▸ **Task requirements**
Begin at the line below that has "(822, 156) none" and stop after the line that has "[1053,235,1316,256] mock-up of". Please restate only those lines, word for word.

▸ **Stored data**
────────────────────────────────────────
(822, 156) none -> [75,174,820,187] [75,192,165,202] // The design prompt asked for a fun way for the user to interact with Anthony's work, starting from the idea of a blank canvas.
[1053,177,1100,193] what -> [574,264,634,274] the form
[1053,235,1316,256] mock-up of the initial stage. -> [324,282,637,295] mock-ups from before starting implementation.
────────────────────────────────────────
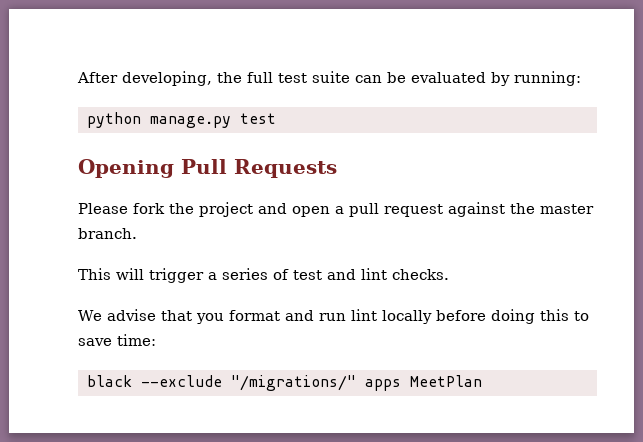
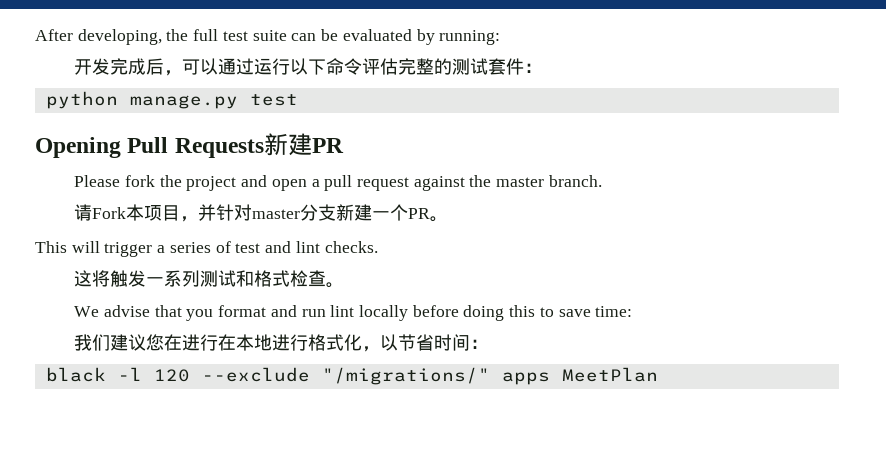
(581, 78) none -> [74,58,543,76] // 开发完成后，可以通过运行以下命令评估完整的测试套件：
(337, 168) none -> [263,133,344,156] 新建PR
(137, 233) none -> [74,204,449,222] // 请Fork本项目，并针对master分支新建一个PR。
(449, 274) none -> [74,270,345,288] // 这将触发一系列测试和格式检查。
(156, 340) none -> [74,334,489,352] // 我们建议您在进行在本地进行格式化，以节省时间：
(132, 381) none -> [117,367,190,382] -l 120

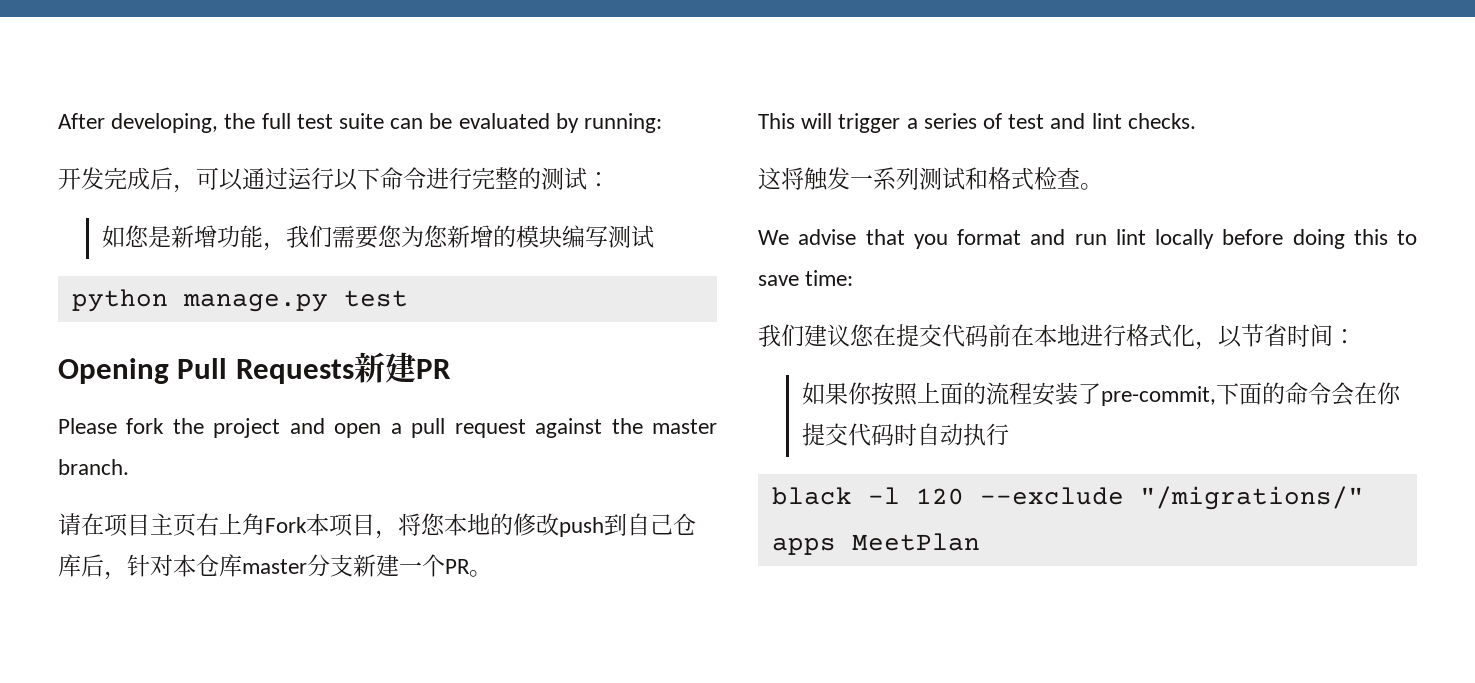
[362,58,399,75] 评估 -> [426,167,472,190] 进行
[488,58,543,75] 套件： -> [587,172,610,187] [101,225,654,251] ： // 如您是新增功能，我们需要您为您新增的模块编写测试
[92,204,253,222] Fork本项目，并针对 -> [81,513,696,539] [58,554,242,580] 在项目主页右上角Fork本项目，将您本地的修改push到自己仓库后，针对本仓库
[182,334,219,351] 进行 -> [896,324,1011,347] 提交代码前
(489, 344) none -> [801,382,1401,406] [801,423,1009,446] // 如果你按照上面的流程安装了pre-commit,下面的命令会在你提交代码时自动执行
────────────────────────────────────────
▸ **Solution**
(822, 156) none -> [75,174,820,187] [75,192,165,202] // The design prompt asked for a fun way for the user to interact with Anthony's work, starting from the idea of a blank canvas.
[1053,177,1100,193] what -> [574,264,634,274] the form
[1053,235,1316,256] mock-up of the initial stage. -> [324,282,637,295] mock-ups from before starting implementation.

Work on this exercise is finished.